Die überfällige Modernisierung des Unterhaltsrechts mag Fehlanreize für vernünftige Eltern reduzieren und führt zu mehr Wertschätzung der Betreuung durch getrenntlebende den anderen Elternteil. Doch gleichzeitig werden Probleme beim Umgangsrecht nicht gelöst, sondern neue Konflikte herbeigeführt. Die Lösung: Das Wechselmodell zum gesetzlichen Regelfall machen.
Gefeilsche schon um 29% statt erst um 50% Betreuung
Wenn die Care-Arbeit eines Elternteils, ab mehr als 29% Betreuung, weniger Barunterhalt an den anderen Elternteil bedeutet, verlagert sich der Konflikt von 50% nach vorne und es würde um die Anzahl der Übernachtungen gestritten werden. Einige hauptbetreuende Eltern werden nur noch tagsüber und zu weniger als 29% Betreuung zulassen wollen.
Das Wechselmodell zum Regelfall machen statt um Umgang zu streiten
“Wir sehen ein gesetzlich normiertes Wechselmodell als Lösung, um derartigen Streit insgesamt zu vermeiden”, sagt Marcus Gnau, Mitglied des VAfK-Bundesvorstandes.

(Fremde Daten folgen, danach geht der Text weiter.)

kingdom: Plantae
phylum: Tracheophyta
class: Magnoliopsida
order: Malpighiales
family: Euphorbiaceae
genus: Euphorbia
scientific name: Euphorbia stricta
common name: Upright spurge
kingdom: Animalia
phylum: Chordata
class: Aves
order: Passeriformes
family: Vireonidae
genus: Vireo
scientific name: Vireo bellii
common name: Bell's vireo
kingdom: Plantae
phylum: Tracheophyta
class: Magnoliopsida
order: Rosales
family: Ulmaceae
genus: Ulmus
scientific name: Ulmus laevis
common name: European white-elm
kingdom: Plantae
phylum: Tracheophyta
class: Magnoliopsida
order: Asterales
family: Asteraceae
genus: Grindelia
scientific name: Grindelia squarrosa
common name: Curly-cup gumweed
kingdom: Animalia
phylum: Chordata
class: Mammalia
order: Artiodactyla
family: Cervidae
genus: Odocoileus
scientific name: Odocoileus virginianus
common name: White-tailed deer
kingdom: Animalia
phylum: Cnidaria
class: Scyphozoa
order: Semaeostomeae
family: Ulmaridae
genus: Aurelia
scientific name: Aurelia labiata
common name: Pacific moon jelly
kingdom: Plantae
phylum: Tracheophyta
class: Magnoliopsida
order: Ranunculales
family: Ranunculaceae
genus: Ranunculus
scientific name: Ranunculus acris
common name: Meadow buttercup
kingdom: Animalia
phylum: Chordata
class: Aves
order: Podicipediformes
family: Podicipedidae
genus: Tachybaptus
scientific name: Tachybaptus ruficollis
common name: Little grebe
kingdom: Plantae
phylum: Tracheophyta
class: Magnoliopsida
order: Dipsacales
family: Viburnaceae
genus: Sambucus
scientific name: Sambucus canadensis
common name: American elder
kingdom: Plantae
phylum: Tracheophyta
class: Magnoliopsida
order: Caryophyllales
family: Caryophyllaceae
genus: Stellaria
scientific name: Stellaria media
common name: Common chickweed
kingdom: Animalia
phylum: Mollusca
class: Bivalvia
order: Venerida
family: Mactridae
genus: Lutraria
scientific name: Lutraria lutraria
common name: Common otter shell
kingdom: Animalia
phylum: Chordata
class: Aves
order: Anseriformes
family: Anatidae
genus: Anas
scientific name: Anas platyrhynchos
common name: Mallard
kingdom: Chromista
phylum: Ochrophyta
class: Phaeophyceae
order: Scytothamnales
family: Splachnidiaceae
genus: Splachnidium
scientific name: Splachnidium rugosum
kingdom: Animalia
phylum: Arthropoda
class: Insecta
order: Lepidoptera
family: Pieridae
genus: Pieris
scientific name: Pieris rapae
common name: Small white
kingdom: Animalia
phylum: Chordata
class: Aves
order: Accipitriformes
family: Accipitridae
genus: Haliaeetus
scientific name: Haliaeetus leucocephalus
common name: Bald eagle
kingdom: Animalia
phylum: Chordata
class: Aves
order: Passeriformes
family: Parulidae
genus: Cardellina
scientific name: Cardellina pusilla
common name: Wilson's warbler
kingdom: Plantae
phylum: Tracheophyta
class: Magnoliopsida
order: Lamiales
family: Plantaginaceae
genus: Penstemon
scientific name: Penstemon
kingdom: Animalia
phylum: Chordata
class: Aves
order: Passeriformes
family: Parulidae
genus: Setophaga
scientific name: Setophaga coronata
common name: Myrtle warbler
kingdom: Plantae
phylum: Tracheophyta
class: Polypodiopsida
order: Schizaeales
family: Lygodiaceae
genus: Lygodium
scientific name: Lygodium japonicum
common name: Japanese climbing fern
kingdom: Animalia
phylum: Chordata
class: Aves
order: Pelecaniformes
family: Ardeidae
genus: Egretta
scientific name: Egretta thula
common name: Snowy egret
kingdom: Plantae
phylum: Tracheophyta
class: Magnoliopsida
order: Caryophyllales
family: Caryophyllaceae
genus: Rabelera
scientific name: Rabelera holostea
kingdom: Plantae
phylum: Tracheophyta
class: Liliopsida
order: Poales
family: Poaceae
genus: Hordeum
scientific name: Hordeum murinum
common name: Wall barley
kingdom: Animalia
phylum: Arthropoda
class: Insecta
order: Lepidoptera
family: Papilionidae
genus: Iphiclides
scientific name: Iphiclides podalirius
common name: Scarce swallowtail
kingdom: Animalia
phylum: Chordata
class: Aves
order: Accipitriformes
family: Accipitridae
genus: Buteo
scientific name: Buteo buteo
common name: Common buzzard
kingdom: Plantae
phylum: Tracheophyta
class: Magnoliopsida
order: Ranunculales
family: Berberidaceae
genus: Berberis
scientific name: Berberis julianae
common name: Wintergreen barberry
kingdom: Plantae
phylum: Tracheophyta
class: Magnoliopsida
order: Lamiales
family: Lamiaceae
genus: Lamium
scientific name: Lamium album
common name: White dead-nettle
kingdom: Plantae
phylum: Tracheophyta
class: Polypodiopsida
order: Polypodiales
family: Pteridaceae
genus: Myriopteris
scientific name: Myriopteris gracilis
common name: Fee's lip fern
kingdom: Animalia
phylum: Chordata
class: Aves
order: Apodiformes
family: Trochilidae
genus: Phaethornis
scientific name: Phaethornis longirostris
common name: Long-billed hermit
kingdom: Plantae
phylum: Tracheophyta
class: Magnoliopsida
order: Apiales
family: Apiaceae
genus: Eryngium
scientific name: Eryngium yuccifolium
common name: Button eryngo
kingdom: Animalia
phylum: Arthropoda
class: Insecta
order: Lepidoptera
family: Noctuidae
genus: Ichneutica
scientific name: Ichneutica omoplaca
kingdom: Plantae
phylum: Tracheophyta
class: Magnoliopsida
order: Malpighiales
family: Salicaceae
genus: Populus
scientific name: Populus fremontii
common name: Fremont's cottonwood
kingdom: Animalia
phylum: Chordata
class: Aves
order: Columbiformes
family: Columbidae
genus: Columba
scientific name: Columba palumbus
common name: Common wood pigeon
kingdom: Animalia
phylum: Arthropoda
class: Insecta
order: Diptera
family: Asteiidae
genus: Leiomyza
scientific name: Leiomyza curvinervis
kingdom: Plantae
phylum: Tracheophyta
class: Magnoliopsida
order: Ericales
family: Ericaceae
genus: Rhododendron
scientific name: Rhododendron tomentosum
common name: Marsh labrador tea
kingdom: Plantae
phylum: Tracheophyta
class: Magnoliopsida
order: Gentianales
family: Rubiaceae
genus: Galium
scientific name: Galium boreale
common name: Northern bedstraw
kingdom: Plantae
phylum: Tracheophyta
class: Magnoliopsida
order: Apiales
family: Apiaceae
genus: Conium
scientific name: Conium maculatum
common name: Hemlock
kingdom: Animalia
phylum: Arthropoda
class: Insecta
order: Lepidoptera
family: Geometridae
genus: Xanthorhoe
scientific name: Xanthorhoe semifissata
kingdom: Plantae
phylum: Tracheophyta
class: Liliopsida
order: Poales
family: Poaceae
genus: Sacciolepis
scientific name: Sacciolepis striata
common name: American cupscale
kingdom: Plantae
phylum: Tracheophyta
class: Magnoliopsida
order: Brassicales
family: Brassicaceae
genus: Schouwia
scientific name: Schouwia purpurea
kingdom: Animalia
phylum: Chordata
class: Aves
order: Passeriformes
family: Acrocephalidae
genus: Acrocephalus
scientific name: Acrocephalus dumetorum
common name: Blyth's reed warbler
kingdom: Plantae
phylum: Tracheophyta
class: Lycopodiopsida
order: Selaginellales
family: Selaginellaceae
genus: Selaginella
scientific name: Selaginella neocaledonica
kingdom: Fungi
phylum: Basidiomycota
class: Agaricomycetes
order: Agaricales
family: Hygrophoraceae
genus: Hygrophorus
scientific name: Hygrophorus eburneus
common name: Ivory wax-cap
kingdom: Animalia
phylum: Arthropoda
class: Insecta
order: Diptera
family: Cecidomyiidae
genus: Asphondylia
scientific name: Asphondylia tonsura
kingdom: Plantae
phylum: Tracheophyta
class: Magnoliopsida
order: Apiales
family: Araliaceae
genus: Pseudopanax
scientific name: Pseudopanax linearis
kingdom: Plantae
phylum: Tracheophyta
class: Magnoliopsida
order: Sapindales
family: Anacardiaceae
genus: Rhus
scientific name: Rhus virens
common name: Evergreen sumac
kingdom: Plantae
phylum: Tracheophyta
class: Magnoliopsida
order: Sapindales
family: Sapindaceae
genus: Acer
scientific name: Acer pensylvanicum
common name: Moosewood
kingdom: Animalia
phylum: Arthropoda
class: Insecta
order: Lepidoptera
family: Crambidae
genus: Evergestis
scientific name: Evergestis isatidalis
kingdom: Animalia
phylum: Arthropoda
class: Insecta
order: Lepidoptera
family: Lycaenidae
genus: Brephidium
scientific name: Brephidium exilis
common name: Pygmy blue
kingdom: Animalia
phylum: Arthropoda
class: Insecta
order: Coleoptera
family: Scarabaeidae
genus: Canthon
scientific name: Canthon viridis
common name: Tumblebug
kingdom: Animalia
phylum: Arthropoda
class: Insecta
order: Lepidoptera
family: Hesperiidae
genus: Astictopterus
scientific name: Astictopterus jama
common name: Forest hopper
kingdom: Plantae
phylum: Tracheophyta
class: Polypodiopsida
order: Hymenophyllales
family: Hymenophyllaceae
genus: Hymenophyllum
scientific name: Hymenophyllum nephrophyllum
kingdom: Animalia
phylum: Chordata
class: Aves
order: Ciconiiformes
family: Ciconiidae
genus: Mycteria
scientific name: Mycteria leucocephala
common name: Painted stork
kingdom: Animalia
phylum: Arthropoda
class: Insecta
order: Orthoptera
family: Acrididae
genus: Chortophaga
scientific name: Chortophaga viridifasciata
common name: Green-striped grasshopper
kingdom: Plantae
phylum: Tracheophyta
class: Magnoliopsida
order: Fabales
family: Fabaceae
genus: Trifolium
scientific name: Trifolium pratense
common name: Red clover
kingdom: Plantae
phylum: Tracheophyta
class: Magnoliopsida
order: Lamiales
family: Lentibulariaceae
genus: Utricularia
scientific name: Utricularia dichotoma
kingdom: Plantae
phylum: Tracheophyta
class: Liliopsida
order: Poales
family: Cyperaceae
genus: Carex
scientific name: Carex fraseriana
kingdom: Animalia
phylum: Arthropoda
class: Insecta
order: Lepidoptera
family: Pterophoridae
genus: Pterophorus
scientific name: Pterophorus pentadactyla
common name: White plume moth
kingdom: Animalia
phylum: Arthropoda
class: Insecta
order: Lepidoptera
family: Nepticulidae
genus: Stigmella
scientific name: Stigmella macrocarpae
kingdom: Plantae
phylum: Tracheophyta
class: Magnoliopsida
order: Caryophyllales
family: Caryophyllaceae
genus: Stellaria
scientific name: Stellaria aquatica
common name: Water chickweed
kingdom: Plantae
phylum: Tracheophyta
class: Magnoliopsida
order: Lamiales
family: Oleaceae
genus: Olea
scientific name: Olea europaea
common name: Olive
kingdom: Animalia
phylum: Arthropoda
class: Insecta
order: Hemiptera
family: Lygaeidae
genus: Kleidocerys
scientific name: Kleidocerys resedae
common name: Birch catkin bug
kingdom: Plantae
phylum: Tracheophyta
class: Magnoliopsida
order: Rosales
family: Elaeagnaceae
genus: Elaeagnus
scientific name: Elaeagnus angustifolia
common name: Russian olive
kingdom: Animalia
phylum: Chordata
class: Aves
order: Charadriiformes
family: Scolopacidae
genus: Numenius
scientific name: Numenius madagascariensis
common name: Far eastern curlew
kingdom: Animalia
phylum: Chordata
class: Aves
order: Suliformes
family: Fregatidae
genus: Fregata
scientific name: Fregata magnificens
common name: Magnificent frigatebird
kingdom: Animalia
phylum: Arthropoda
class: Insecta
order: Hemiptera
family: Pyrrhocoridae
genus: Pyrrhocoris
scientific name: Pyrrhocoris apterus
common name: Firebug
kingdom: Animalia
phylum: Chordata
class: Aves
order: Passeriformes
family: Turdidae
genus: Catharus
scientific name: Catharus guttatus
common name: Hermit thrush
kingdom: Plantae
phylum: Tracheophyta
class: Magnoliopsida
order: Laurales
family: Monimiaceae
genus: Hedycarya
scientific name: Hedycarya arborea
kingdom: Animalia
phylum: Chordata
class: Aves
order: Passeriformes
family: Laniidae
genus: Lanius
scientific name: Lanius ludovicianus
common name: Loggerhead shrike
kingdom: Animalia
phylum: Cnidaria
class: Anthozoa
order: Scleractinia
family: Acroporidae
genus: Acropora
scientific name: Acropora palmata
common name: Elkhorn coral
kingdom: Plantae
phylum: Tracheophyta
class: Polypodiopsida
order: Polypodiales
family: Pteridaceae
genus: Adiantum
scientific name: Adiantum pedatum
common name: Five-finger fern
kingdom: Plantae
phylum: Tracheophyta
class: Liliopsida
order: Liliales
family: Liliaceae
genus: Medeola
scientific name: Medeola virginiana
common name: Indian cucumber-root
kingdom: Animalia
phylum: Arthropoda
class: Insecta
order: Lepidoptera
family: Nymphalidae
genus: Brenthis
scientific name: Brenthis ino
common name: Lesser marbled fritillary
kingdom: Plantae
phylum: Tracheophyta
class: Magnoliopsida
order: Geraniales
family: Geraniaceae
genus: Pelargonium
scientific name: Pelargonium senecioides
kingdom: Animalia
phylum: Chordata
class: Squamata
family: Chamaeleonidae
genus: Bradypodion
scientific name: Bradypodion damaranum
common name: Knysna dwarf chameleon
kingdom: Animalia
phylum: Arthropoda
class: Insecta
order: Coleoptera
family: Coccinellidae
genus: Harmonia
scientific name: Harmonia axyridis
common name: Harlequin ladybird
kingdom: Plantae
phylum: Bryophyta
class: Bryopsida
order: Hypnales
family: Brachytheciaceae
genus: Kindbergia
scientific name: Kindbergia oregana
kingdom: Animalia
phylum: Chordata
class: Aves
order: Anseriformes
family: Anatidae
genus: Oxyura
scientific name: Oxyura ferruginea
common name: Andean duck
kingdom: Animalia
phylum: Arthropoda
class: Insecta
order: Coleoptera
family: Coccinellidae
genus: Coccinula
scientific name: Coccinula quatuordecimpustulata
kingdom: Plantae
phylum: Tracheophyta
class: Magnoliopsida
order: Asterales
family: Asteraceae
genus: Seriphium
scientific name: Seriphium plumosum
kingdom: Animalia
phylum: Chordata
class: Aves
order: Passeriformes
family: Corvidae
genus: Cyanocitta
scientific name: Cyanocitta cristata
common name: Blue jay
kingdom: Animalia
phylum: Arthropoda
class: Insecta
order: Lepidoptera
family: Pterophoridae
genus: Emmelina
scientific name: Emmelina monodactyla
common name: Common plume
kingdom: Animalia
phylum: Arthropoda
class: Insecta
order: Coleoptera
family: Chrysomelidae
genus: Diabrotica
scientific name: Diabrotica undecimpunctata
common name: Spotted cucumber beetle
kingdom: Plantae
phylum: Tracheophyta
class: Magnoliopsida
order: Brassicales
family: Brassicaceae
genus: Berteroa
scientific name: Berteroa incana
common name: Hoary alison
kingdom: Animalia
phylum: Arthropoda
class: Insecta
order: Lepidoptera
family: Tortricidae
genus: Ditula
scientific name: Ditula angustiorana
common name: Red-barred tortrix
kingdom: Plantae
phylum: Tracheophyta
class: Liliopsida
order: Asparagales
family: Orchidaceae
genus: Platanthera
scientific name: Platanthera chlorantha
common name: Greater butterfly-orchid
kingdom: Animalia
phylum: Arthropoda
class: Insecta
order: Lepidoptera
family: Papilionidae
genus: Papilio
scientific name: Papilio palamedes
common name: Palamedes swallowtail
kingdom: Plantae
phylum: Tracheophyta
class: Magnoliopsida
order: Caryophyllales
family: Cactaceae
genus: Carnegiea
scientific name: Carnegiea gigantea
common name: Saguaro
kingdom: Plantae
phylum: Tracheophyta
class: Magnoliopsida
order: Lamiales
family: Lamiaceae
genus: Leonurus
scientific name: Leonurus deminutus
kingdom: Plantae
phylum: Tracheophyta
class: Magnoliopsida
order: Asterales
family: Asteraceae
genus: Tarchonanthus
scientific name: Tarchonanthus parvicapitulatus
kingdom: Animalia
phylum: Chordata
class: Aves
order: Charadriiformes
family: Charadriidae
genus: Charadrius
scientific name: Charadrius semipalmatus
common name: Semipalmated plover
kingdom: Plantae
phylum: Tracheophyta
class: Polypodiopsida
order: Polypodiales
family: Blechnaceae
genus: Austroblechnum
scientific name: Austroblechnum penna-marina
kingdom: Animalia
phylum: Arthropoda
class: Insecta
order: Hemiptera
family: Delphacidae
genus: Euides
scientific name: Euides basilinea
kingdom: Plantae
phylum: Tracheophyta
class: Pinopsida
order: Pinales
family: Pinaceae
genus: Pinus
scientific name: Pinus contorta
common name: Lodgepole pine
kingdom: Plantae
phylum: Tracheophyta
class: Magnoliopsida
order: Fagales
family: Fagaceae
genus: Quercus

Wenn von diesem Regelfall individuell abgewichen werden soll, muss dies entweder einvernehmlich geschehen oder aber im Wege eines familiengerichtlichen Verfahrens auf Basis von Gründen, die ausschließlich vom Kindeswohl getragen sind, angeordnet werden. “Durch eine solche Regelung ist sichergestellt, dass die vom Bundesjustizminister vorgestellten Eckpunkte nicht zum Streit über den Umfang des Umgangs führen.”, führt Gnau aus.
Dem VAfK ist durch die einschlägigen Erfahrungen seiner Mitglieder und durch die unzähligen Beratungsfälle insbesondere seit der Anerkennung des Wechselmodells als eine gesetzlich anerkannte Umgangsform durch den BGH mit Beschluss vom 1. Februar 2017 (Az.: XII ZB 601/15) bekannt, dass gerade hauptbetreuende Elternteile sich aus monetären Gründen gegen ein paritätisches Wechselmodell aussprechen und dieses verweigern. Denn bei einer Betreuungsquote von 50% wird nach bisheriger Rechtslage der volle Kindes- und Betreuungsunterhalt nach der Düsseldorfer Tabelle geschuldet.
Dies wiederum wird in vielen Fällen zur taktischen Reduzierung von Kindesumgang führen. Auch sind Abänderungsanträge der Fälle zu erwarten, die derzeit ein asymmetrisches Wechselmodell mit bis zu 49% Betreuungsanteil leben, weil wegen des Unterhaltsanspruchs ein paritätisches Wechselmodell verweigert worden ist.
Dies nicht, um den Eltern durch den Gesetzgeber vorzuschreiben, wie sie ihre Kinder im Trennungsfall zu betreuen haben – die derzeitige Rechtslage ermöglicht einem Elternteil, dem anderen die Betreuungsform des Residenzmodells gegen dessen Willen zu diktieren, was meistens von der Mutter genutzt wird –, sondern ausschließlich, um Streit über den Umgang aus monetären Gründen zu verhindern.
Gnau ergänzt: “Außerdem schafft man durch die gesetzliche Normierung des Wechselmodells als Regelfall die Möglichkeit quasi einer Betreuungspflicht beider Elternteile. Dies wiederum ermöglicht dem Gesetzgeber eine gesetzliche Regelung, einen erhöhten Betreuungsunterhaltsanspruch des betreuenden Elternteils bis hin zur Volljährigkeit des Kindes zu normieren, wenn der nicht betreuende Elternteil sich seiner Betreuungsverpflichtung aus Gründen entzieht, die ausschließlich von diesem zu vertreten sind.”
Der VAfK hat bereits im Jahr 2015 ein Thesenpapier zur Neuregelung des Kindesunterhaltes, insbesondere bei erweitertem Umgang und beim Wechselmodell, erarbeitet. Der VAfK begrüßt, dass das Bundesjustizministerium (BMJ) endlich vom tradierten Rollenverständnis “einer erzieht, der andere zahlt” abweichen möchte.